◆ PASSAGE FOR REVIEW
= = = =
I also added some information in this article from a Foreword Mackie wrote to a book by Tyler Staton. This article serves as an update of the first article and includes the same information. (There is also another video of the same talk on You Tube that is 50 minutes long which I came across after writing this).

 

Some concerns in another CANA article on Mackie are repeated here, although each article differs somewhat in the way the issues are addressed, so reading the other article is recommended. A more recent CANA article on Tim Mackie and Greg Boyd’s influence is here.

 

The four missing statements/ideas in the new video are (but two are in the You Tube video discovered much later):

 

  1. Mackie stated that he started his day in a new way by asking God to speak to the part of him that is not his mind (in the You Tube video he states he was asking for God to engage with him outside the normal manner).
  2. Mackie stated that he learned about prayer from Trappist monk Thomas Keating, one of the founders of the modern Contemplative Prayer Movement (originally called Centering Prayer). (Later, after finding the You Tube video, I discovered Keating is referred to around minute 36 as the person from whom Mackie learned a lot about prayer).
= = = =
[Extracted page text data]
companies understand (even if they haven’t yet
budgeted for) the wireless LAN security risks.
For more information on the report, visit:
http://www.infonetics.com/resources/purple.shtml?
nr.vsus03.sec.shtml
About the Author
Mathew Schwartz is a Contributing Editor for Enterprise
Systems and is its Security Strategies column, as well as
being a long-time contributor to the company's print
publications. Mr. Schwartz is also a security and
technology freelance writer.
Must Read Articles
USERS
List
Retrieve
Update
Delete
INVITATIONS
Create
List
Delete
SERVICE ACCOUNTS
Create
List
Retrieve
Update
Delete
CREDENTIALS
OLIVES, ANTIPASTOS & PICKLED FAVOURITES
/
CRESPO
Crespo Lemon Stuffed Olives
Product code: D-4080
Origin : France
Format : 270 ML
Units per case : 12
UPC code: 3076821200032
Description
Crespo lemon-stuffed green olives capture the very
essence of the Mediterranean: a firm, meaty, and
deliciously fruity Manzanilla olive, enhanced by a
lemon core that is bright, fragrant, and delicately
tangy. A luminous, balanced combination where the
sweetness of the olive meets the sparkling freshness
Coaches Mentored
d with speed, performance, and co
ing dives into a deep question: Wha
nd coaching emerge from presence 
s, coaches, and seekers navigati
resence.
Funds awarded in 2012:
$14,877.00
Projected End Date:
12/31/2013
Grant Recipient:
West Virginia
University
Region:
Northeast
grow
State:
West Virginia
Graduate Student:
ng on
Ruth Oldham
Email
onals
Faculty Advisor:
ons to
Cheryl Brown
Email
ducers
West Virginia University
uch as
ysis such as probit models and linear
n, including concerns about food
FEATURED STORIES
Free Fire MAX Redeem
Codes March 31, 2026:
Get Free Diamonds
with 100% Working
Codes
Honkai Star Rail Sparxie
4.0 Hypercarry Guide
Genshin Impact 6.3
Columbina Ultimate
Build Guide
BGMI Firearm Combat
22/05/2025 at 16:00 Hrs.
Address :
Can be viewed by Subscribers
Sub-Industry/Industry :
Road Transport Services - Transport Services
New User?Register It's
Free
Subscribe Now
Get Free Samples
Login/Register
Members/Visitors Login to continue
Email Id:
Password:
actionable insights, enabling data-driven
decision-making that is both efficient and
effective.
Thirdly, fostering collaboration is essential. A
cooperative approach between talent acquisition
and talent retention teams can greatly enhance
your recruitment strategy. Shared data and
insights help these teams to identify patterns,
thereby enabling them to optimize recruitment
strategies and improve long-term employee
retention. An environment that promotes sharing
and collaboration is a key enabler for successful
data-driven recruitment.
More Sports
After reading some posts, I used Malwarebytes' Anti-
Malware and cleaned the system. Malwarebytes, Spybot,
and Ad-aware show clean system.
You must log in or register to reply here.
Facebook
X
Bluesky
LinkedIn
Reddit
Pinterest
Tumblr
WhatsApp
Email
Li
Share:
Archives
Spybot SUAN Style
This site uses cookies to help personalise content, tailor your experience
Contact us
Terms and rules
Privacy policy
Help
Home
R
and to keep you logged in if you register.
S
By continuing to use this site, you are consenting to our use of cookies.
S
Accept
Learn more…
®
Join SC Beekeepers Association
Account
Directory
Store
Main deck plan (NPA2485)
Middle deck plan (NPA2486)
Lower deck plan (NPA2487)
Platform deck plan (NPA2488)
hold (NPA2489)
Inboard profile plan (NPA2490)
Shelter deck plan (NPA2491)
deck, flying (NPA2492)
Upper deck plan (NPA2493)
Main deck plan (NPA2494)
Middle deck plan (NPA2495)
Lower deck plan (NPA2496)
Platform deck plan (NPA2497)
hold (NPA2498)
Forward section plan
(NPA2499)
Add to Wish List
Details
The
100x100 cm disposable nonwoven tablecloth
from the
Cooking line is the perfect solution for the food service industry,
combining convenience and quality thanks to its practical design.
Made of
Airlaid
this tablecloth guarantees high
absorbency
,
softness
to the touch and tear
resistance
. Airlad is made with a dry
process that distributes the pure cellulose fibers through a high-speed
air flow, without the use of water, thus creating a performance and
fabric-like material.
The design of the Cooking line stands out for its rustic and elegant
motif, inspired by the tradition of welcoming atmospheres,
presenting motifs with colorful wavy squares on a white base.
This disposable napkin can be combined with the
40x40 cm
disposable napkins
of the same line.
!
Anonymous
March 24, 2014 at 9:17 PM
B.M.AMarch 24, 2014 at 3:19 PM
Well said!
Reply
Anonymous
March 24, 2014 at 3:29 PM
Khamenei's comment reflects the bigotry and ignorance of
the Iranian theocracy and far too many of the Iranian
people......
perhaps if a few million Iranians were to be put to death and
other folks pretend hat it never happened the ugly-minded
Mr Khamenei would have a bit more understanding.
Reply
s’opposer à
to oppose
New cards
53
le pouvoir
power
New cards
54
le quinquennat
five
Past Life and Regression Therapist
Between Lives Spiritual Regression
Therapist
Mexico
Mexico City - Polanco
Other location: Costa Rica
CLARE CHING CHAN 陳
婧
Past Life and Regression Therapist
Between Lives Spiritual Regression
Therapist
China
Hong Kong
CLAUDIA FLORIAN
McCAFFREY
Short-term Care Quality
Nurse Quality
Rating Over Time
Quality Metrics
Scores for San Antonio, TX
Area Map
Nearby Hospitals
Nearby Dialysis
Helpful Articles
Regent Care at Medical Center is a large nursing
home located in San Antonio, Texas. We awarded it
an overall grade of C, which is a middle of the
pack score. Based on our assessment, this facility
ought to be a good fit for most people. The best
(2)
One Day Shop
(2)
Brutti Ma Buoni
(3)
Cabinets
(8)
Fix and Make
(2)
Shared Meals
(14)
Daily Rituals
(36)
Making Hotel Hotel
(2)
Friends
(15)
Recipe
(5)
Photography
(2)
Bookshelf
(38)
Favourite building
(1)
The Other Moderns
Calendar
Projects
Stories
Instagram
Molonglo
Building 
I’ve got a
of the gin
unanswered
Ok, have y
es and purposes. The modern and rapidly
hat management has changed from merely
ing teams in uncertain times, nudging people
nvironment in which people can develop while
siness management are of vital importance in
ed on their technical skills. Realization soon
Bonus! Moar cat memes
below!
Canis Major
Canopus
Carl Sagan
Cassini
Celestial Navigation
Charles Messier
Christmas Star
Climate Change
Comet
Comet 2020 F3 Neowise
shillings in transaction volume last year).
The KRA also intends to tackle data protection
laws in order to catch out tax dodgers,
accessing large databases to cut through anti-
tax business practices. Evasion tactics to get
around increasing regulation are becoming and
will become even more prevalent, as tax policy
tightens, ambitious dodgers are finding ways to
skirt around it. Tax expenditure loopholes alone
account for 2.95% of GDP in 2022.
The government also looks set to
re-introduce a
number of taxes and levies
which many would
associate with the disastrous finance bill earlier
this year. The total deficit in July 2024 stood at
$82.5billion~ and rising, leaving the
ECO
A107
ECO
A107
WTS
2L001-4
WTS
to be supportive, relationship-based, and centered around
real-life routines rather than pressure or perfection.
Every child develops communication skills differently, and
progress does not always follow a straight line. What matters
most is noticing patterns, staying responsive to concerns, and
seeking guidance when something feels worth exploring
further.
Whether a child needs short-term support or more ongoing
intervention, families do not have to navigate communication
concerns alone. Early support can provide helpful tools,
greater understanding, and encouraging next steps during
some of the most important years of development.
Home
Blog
= = = =
◆ TASKS AND EXERCISES
a. Reproduce word for word the portion of the passage on Tim Mackie that opens with the words containing "Some concerns in" and closes with "influence is here.".
b. Summarize the passage on Tim Mackie in two sentences.
c. Resume the passage on Tim Mackie, beginning after its final sentence.

◆ ANSWER SECTION
a.
Some concerns in another CANA article on Mackie are repeated here, although each article differs somewhat in the way the issues are addressed, so reading the other article is recommended. A more recent CANA article on Tim Mackie and Greg Boyd’s influence is here.

b. The article updates an earlier one on Mackie, adding information from a Foreword he wrote to a book by Tyler Staton and mentioning a 50-minute YouTube video of the same talk. It lists statements missing from a new video, among them that Mackie asked God to speak to the part of him that is not his mind and that he learned about prayer from Trappist monk Thomas Keating, one of the founders of the modern Contemplative Prayer Movement.

c.
  3. Paul was talking about a “super reality” in Acts 17.
  4. Jesus was “Eastern” (in the You Tube video, Mackie states that the “Jesus movement began in the East” and makes remarks about this which I go into further down).

 

The last three sections of this article address Mackie’s remarks in the original video.

 

It Starts with a Spiritual Director

Tim Mackie gave a talk at Bridgetown Church, formerly pastored by John Mark Comer, whose pastor is now Tyler Staton. Mackie references the 24/7 Prayer conference going on at the time. The 24/7 Prayer was started by Peter Greig of the UK, who heavily promotes contemplative practices and who has recommended Richard Rohr’s books.

 

In the original video, Mackie states he started seeing a Spiritual Director who told Mackie to start every day by sitting in a long period of silence, opening his hands, and asking God to speak to “the whole of me” in some way he could understand (in the original video, he said he was told to ask that God would speak to him in some way outside of his mind, but this was not in the “new” video). This is a form of Contemplative practices. (John Mark Comer, the former pastor of Bridgetown where Mackie is speaking, had a Jesuit Spiritual Director, Fr. Rick Ganz, speak at Comer’s church on May 14, 2017 who recommends the Examen prayer in his talk; I believe that Ganz is Comer’s Spiritual Director).

 

Mackie later felt God was speaking to him through people and not “just through my mind.” He also states words started coming into his mind unbidden that he later connected with things in his life. This motivated him to be open to experiences where there is a way to be in “relationship as a human with Jesus” that is not just about his mind.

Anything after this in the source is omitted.